◆ **ELENCO COMPITI**:
a - Riscrivi la parte dell'estratto che comincia con "E se a oggi" e va avanti fino a "subire trasformazioni irreversibili.", mettendo "mestieri" al posto di "lavori".
b - Riassumi l'estratto in due frasi.
c - Rispondi a queste domande sull'estratto:
(i) In quale programma Altman ha rilasciato l'intervista?
(ii) Quali lavori oggi sembrano relativamente al sicuro?
(iii) Secondo Altman, qual è il settore più esposto agli effetti dell'intelligenza artificiale?

◆ **ESTRATTO FORNITO**:

In una recente intervista rilasciata al The Tucker Carlson Show, Altman ha confessato di non riuscire a dormire la notte pensando alle conseguenze dell’IA sulla forza lavoro mondiale. Non si tratta soltanto di un tema tecnologico, ma di una questione che riguarda l’etica, la società e il futuro stesso dell’economia globale.

Il leader di OpenAI ha dichiarato che i modelli di intelligenza artificiale, sebbene possano migliorare l’efficienza e aprire nuove opportunità, rischiano di spazzare via intere categorie professionali in tempi molto più rapidi rispetto ai cambiamenti storici del mercato del lavoro. Altman si è detto particolarmente preoccupato per i piccoli dettagli quotidiani del funzionamento dei modelli, che possono avere effetti a catena nel mondo reale.

E se a oggi alcuni lavori sembrano relativamente al sicuro, come quelli che richiedono forti legami umani, altri rischiano di subire trasformazioni irreversibili.

L’IA causerà numerosi licenziamenti: ecco cosa teme Altman

Secondo Sam Altman, il settore maggiormente esposto agli effetti dirompenti dell’intelligenza artificiale è quello del servizio clienti. Le attività di assistenza svolte via telefono o computer sono considerate facilmente sostituibili da modelli di IA avanzata, capaci di rispondere più velocemente, con maggiore precisione e senza i limiti tipici degli operatori umani. “Gran parte dell’attuale assistenza clienti porterà le persone a perdere il lavoro” ha affermato senza mezzi termini il CEO di OpenAI.

◆ **INFORMAZIONI**:
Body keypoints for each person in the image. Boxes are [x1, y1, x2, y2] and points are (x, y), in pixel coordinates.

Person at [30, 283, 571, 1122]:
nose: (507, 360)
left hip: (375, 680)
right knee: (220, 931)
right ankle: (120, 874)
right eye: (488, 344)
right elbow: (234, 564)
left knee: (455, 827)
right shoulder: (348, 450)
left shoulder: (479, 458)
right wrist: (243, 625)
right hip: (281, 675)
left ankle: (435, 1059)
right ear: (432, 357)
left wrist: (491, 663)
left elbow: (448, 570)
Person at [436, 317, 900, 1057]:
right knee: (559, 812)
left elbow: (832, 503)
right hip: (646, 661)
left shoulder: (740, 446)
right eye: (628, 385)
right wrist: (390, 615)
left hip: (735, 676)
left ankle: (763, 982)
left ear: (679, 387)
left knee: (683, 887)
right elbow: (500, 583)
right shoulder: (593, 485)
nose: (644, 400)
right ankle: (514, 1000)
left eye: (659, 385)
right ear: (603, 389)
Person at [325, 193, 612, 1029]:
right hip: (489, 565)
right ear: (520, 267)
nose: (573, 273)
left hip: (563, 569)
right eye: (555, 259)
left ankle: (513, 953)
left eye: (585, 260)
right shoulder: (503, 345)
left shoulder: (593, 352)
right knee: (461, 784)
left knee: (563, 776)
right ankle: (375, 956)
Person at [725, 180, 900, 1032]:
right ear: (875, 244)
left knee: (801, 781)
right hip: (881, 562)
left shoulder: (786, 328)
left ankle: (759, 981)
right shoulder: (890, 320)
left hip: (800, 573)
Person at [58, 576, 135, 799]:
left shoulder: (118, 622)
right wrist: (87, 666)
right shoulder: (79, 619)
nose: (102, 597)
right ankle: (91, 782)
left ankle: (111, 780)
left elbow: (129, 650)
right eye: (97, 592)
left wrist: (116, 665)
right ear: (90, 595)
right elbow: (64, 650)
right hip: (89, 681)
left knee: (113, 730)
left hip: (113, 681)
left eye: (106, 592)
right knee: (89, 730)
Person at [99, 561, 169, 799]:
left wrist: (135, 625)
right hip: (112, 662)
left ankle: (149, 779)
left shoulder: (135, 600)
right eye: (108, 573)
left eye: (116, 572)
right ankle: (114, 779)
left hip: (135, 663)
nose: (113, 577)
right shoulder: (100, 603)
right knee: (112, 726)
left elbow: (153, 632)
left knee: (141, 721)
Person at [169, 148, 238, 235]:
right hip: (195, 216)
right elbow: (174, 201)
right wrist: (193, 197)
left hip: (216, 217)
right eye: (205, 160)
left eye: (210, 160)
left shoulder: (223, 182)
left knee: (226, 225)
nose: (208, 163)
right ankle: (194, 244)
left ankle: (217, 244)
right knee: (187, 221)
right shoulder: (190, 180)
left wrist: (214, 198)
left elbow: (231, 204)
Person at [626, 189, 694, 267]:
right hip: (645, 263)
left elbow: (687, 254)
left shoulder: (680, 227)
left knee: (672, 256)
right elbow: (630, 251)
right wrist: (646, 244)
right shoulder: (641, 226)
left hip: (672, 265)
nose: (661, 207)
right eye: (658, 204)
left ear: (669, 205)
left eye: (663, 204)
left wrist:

◆ **SOLUZIONI**:
a -
E se a oggi alcuni mestieri sembrano relativamente al sicuro, come quelli che richiedono forti legami umani, altri rischiano di subire trasformazioni irreversibili.

b - In un'intervista al The Tucker Carlson Show, Altman ha detto di non riuscire a dormire la notte pensando alle conseguenze dell'IA sul lavoro nel mondo, perché i modelli di intelligenza artificiale rischiano di spazzare via intere categorie professionali molto più in fretta dei cambiamenti storici del mercato del lavoro. Secondo lui il settore più esposto è il servizio clienti, dove l'assistenza via telefono o computer può essere facilmente sostituita da modelli di IA avanzata.

c -
(i) Al The Tucker Carlson Show.
(ii) Quelli che richiedono forti legami umani.
(iii) Il servizio clienti.